The matter was urgent because Roosevelt and his circle were not the
only people who had discovered the influence of sea power on world
affairs. Mahan's lessons from history had had an almost universal
resonance. Under Kaiser Wilhelm II and Admiral Alfred von Tirpitz,
Germany was building a battle fleet as large as the U.S. one and
equally fast. France and Russia, now in alliance, were also pouring
resources into new construction, as were Italy and Austria-Hungary in
the Mediterranean. The most amazing growth, from virtually nowhere,
was that of the Japanese navy in the Far East. And all these growing
fleets caused the British to spend unprecedented amounts on the Royal
Navy in an effort to maintain its centuries-old naval supremacy. The
U.S. could not afford to slacken its pace.
The U.S. navalists need not have worried. Within a short while, in
March 1901, Roosevelt was elected Vice President under McKinley; six
months later, following McKinley's assassination, he was catapulted
into the highest office. As early as 1902 he demonstrated the growing
clout of the U.S. Navy during the so-called Venezuelan crisis.
Venezuela's feckless financial policies and its refusal to pay
international debts had led to a blockade of its coastline by various
European navies, notably Germany's. Urged on by the nationalist wing
of the U.S. press, Roosevelt had instructed Dewey, now an admiral, to
patrol with a large force in waters nearby, ostensibly on seasonal
fleet maneuvers but with an intent that was clear to all.
It was a tactic that seemed to fit perfectly with the President's
motto, "Speak softly, but carry a big stick." Whether it was fully
true, as Roosevelt later claimed, that it was U.S. sea power that
compelled the Germans to back down, is open to some doubt. But with a
compromise debt settlement reached at the Hague, it was becoming clear
that the era of European interventions in the western hemisphere had
come to an end. Long an empty declaration, the Monroe Doctrine, which
had warned Europeans not to interfere in the Americas, was now a
reality as a result of American sea power.
But so, too, as the Latin American states discovered to their dismay,
was the Roosevelt Corollary to that doctrine, which the President
proclaimed in 1904. If we do not want third powers to take action
against wrongdoing regimes in our hemisphere, the President stated,
"then sooner or later we must keep order ourselves." What that meant
was that the U.S. was claiming for itself the right to intervene in
the affairs of hemispheric nations when those nations aroused the
displeasure of Washington.
It was not just the misbehavior of Central and South American
governments that concerned Roosevelt in this volatile region. He was
also eager to prevent any foreigners from gaining a concession to
build the canal that he wanted the U.S. to build. When the Colombian
government turned down a proposed deal for a 100-year lease of
territory in its province of Panama, the President threw his weight--
and the weight of a naval landing party--in favor of one of the
perennial Panamanian uprisings aimed at gaining independence from
Colombia. Twelve days after Washington recognized the new nation of
Panama, in November 1903, it signed with deep satisfaction a canal
treaty with Panama that was identical to the one rejected by Colombia.
____
**Work instruction A:** Name every person mentioned in the passage on Roosevelt and U.S. sea power.
**Work instruction B:**
Answer these questions using the passage on Roosevelt and U.S. sea power:
(i) Where was the compromise debt settlement reached?
(ii) In what year did Roosevelt proclaim the Roosevelt Corollary?
(iii) How long a lease of territory in Panama did the Colombian government turn down?
**Work instruction C:** From the passage on Roosevelt and U.S. sea power, copy out the words from "The U.S. navalists" up to and including "so-called Venezuelan crisis.".
____
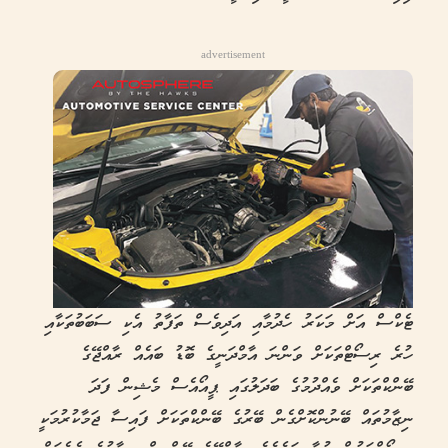
advertisement
ޓެކްސް އަށް މަކަރު ހެދުމާއި އަދިވެސް ތަފާތު އެކި ސަބަބުތަކާއި
ހުރެ ރިސޯޓްތަކަށް ވަންނަ އާމްދަނީގެ ބޮޑު ބައެއް ރާއްޖޭގެ
ބޭންކްތަކަށް ވެއްދުމުގެ ބަދަލުގައި ޕީއޯއެސް މެޝިން ފަދަ
ނިޒާމުތައް ބޭނުންކޮށްގެން ބޭރުގެ ބޭންކްތަކަށް ފައިސާ ޖަމާކުރުމަކީ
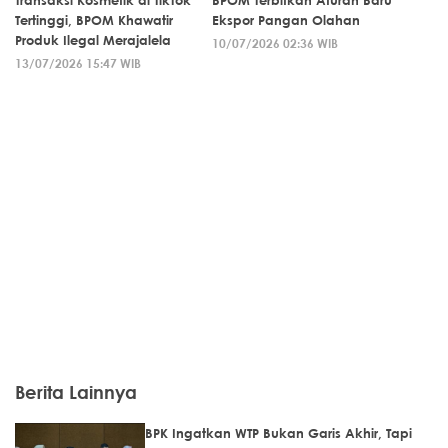
Transaksi Kosmetik di TikTok
BPOM Terbitkan Aturan Baru
Tertinggi, BPOM Khawatir
Ekspor Pangan Olahan
Produk Ilegal Merajalela
10/07/2026 02:36 WIB
13/07/2026 15:47 WIB
Berita Lainnya
BPK Ingatkan WTP Bukan Garis Akhir, Tapi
____
**Task solution A:** Roosevelt, Mahan, Kaiser Wilhelm II, Admiral Alfred von Tirpitz, McKinley, Dewey

**Task solution B:**
(i) At the Hague
(ii) 1904
(iii) 100 years

**Task solution C:**
The U.S. navalists need not have worried. Within a short while, in
March 1901, Roosevelt was elected Vice President under McKinley; six
months later, following McKinley's assassination, he was catapulted
into the highest office. As early as 1902 he demonstrated the growing
clout of the U.S. Navy during the so-called Venezuelan crisis.